**Set of tasks:**
**A)** In the Old Coots update, what book did Mr. Downes point the author to?
**B)** From the Old Coots update, print the part that opens with the words containing "I've been in" and closes with "AVAILABLE @ Amazon.com!".

**Quoted passage:**
THE OLD COOTS: Tom
I thought it was time for an update on the next installment of The Old Coots trilogy, an offshoot of THE WHITE OAKS SERIES.
Tom is coming along really well. I'm very excited about the history I'm learning and hope, through a great story, will pass that history on to my readers. As Tom has developed, I've realized his life, although far away from his friend Sam, mirrors Sam's in many ways. I should say, the RESULTS mirror each another, but how they get there are two, very different roads.
I've been in contact with a man named Thomas Downes who is assisting me with my research on the 8th Ohio Volunteer Infanty, the brigade my Tom enlists with. Mr. Downes steered me to a book called THE VALIANT HOURS, by Thomas Galwey, which has been an extremely valuable resource in following the 8th.
I'm a little more than halfway through TOM, and am on track, so I should have a new book for you in June, as promised. Hope you're looking forward to it as much as I am!
See you in June!
SAM IS AVAILABLE @ Amazon.com!
THE OLD COOTS: Sam is available at Amazon.com in both hard copies and ebook form. Sam's gone from Tennessee as a young man to Missouri, has fought at the Battle of Pea Ridge, had several encounters with raiders from both sides of the border, and made his way back to Tennessee where he'll join up with the 14th Tennessee Volunteers andfight at Gettysburg. Why did I take him back to Tennessee and have him end of up at Gettysburg? Sometimes I have no choice. I set up Sam's backstory in MAGGIE several years ago, with no intention of doing a book on Sam OR Tom, but now I've headed down that road and have to follow true to my path. It's always an interesting path, though. So look for THE OLD COOTS: Sam at all my events which you can find at my EVENTS page by simply clicking the tab.
I have a special thanks for Brian Payne of the 14th Tennessee Volunteers who helped me a great deal with getting Sam from Clarksville to Guiney's Station to enlist with the 14th Tennessee so he could fight at Gettysburg, as well as other places the 14th fought.

**Data excerpts:**
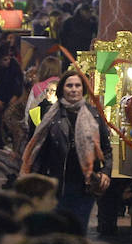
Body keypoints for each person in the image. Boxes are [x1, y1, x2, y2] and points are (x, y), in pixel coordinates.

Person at [20, 69, 111, 230]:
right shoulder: (51, 116)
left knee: (78, 231)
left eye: (77, 85)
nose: (74, 89)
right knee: (56, 232)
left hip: (84, 187)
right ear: (62, 89)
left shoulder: (94, 115)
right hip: (56, 186)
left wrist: (105, 172)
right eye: (69, 85)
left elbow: (107, 150)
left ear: (83, 89)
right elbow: (38, 150)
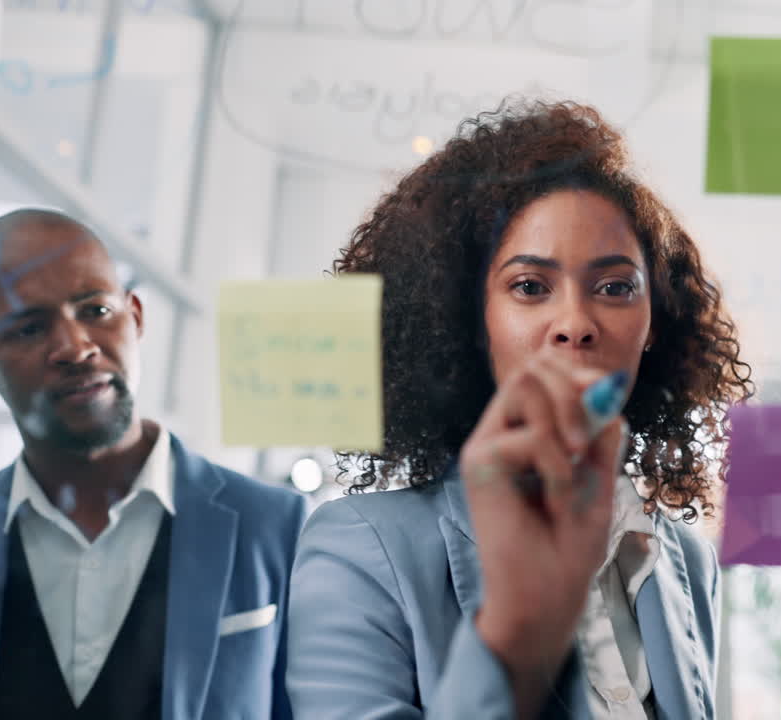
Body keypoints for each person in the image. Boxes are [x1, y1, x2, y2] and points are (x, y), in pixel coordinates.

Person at [286, 100, 753, 719]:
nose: (576, 324)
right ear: (470, 323)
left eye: (615, 287)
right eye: (530, 287)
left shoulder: (686, 561)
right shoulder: (361, 550)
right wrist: (515, 626)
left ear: (654, 326)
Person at [0, 209, 308, 719]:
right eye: (29, 328)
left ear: (135, 315)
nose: (75, 346)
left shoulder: (279, 527)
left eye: (95, 310)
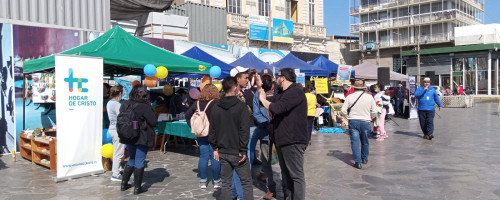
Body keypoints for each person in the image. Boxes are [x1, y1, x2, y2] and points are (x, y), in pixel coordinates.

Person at [257, 68, 308, 200]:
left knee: (296, 175)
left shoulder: (295, 92)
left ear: (283, 78)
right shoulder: (283, 93)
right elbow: (268, 100)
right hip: (283, 140)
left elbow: (277, 108)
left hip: (293, 140)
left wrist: (263, 100)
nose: (275, 79)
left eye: (277, 76)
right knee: (286, 174)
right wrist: (259, 87)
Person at [209, 77, 253, 200]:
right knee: (246, 183)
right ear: (234, 88)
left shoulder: (216, 107)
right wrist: (243, 149)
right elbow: (245, 130)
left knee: (226, 183)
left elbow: (212, 130)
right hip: (237, 151)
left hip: (223, 150)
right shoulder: (241, 106)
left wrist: (215, 147)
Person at [120, 85, 157, 195]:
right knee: (139, 160)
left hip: (128, 135)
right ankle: (137, 188)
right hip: (142, 136)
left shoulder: (125, 104)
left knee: (132, 158)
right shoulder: (145, 106)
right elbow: (153, 122)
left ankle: (124, 184)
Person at [186, 84, 221, 190]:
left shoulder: (197, 103)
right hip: (214, 134)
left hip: (201, 134)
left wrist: (193, 126)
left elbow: (187, 115)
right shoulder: (216, 103)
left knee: (203, 157)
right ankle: (217, 181)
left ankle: (203, 181)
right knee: (215, 157)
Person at [251, 68, 277, 199]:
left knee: (284, 162)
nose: (266, 80)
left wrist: (275, 124)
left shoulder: (280, 91)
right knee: (266, 162)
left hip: (281, 132)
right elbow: (256, 113)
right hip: (265, 132)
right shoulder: (258, 94)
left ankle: (288, 188)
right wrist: (268, 124)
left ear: (272, 78)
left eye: (268, 78)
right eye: (264, 78)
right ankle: (271, 187)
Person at [230, 66, 255, 200]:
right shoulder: (232, 95)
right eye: (245, 77)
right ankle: (240, 196)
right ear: (237, 79)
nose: (248, 80)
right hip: (238, 134)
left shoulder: (242, 93)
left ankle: (235, 193)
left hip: (241, 133)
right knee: (242, 164)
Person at [341, 79, 377, 169]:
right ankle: (364, 158)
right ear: (363, 88)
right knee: (365, 141)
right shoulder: (369, 97)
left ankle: (358, 162)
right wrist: (371, 117)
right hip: (365, 121)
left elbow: (342, 111)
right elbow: (375, 112)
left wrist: (348, 117)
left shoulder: (349, 96)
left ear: (354, 87)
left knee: (355, 142)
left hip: (353, 121)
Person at [107, 85, 125, 181]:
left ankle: (116, 170)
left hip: (112, 128)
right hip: (117, 130)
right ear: (120, 93)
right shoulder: (117, 104)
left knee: (116, 151)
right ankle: (116, 174)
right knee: (119, 152)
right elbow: (121, 117)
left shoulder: (109, 103)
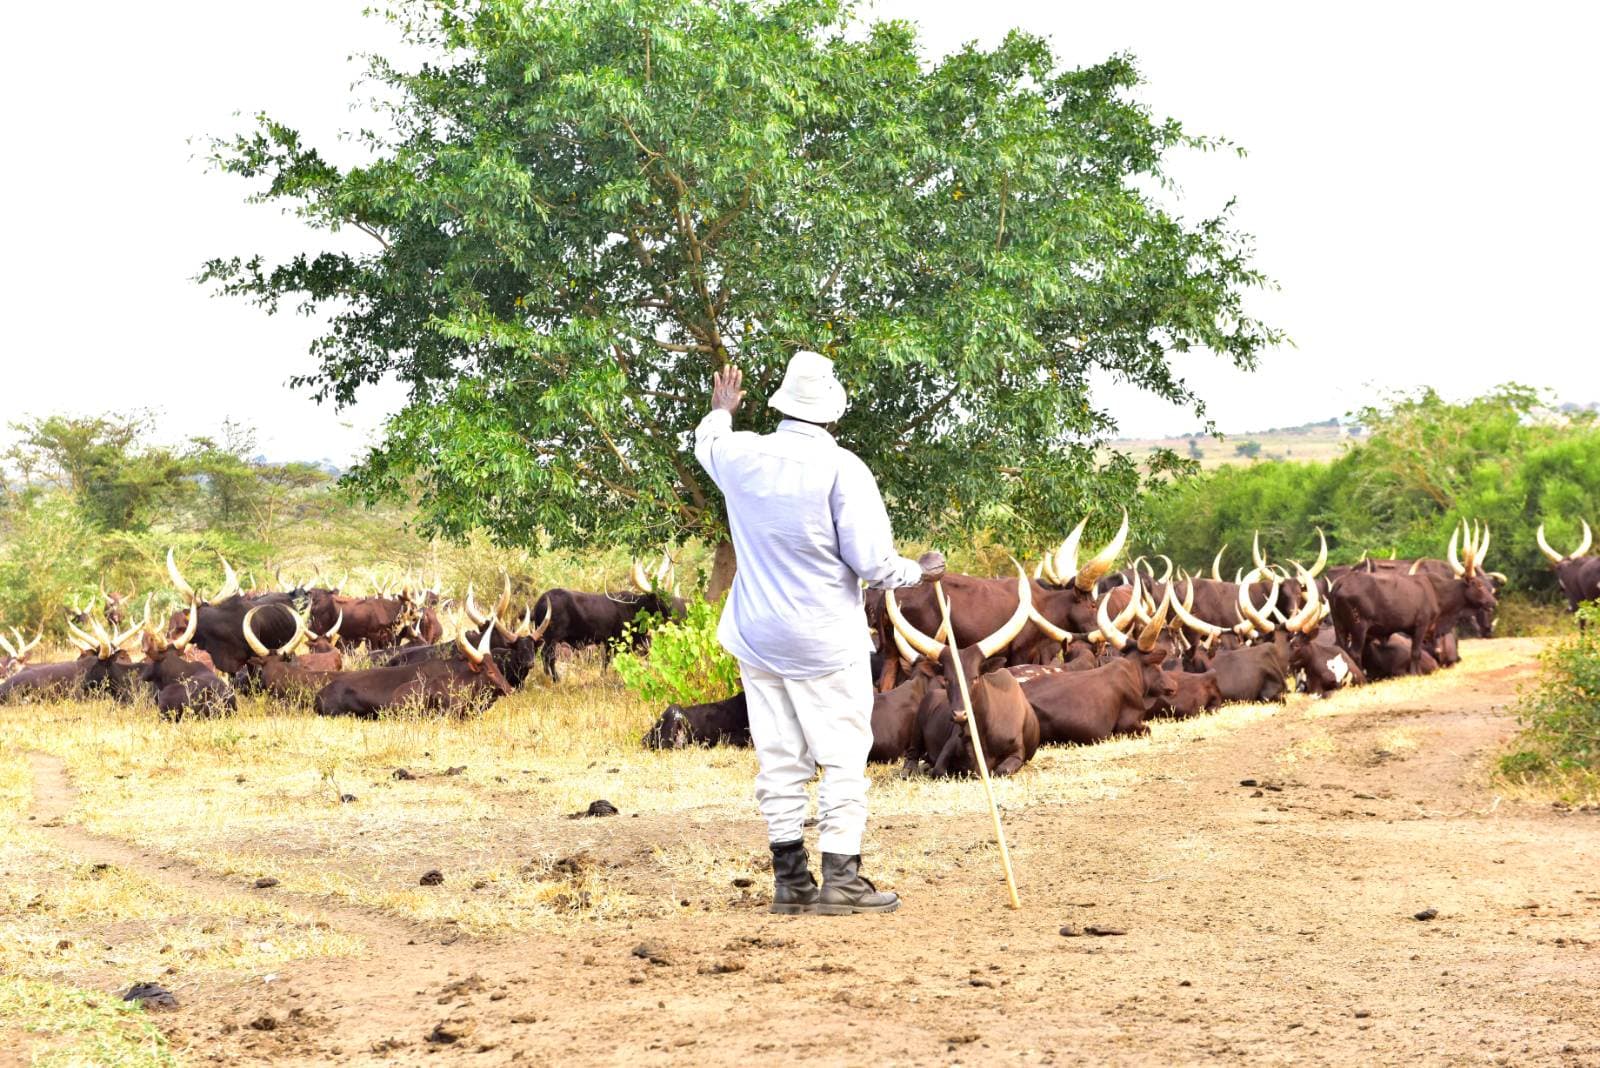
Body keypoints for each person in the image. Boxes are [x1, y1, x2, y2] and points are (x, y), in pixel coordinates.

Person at [693, 351, 944, 915]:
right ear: (831, 413)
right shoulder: (843, 469)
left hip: (756, 636)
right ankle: (842, 880)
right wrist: (919, 570)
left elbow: (706, 443)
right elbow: (875, 564)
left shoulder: (740, 453)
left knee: (779, 759)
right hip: (824, 640)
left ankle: (791, 883)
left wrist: (722, 410)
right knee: (843, 758)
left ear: (782, 403)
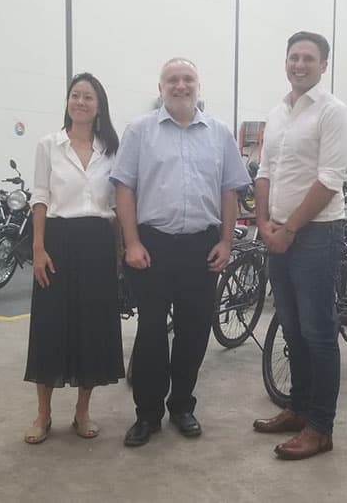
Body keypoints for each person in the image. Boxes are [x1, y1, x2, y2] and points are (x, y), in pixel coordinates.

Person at [110, 58, 251, 447]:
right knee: (152, 330)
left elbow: (229, 191)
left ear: (198, 85)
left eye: (188, 79)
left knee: (194, 330)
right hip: (152, 246)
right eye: (172, 79)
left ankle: (182, 405)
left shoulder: (219, 133)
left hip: (201, 247)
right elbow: (124, 189)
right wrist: (132, 242)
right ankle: (147, 414)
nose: (180, 85)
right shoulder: (140, 131)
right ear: (160, 87)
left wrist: (226, 241)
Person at [251, 31, 347, 460]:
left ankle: (320, 427)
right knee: (291, 328)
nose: (299, 64)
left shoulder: (333, 113)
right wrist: (262, 223)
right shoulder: (278, 113)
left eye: (308, 58)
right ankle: (297, 408)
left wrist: (289, 228)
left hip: (314, 237)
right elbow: (264, 170)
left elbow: (331, 180)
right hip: (278, 233)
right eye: (293, 57)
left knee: (317, 332)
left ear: (324, 65)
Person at [23, 72, 125, 444]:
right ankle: (43, 414)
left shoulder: (111, 149)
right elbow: (40, 196)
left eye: (88, 97)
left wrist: (118, 252)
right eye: (75, 95)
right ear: (68, 102)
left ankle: (83, 411)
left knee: (93, 328)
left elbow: (115, 206)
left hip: (98, 243)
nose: (80, 102)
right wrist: (38, 248)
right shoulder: (49, 144)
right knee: (50, 326)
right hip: (58, 241)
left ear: (99, 106)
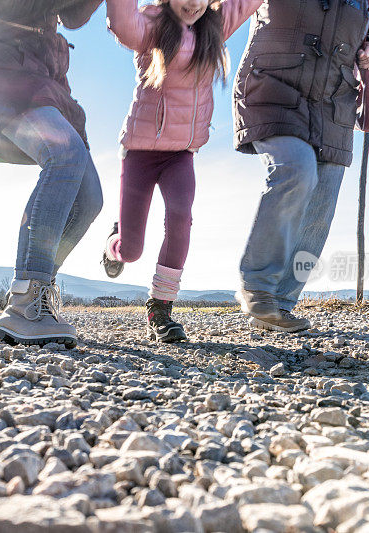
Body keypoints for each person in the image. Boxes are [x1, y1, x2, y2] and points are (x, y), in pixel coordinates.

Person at [102, 0, 261, 342]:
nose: (193, 3)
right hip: (140, 153)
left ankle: (160, 310)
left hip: (180, 155)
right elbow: (121, 23)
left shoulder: (215, 27)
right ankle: (114, 242)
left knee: (180, 218)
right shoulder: (151, 25)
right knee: (132, 250)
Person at [0, 0, 105, 348]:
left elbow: (73, 15)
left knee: (89, 198)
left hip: (42, 71)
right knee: (63, 152)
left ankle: (39, 296)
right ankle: (25, 300)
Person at [233, 0, 369, 332]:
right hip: (273, 86)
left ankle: (281, 305)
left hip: (335, 103)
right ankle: (258, 286)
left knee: (321, 205)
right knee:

**Solved problems:**
**A)** THE VALIANT HOURS, by Thomas Galwey.

**B)**
I've been in contact with a man named Thomas Downes who is assisting me with my research on the 8th Ohio Volunteer Infanty, the brigade my Tom enlists with. Mr. Downes steered me to a book called THE VALIANT HOURS, by Thomas Galwey, which has been an extremely valuable resource in following the 8th.
I'm a little more than halfway through TOM, and am on track, so I should have a new book for you in June, as promised. Hope you're looking forward to it as much as I am!
See you in June!
SAM IS AVAILABLE @ Amazon.com!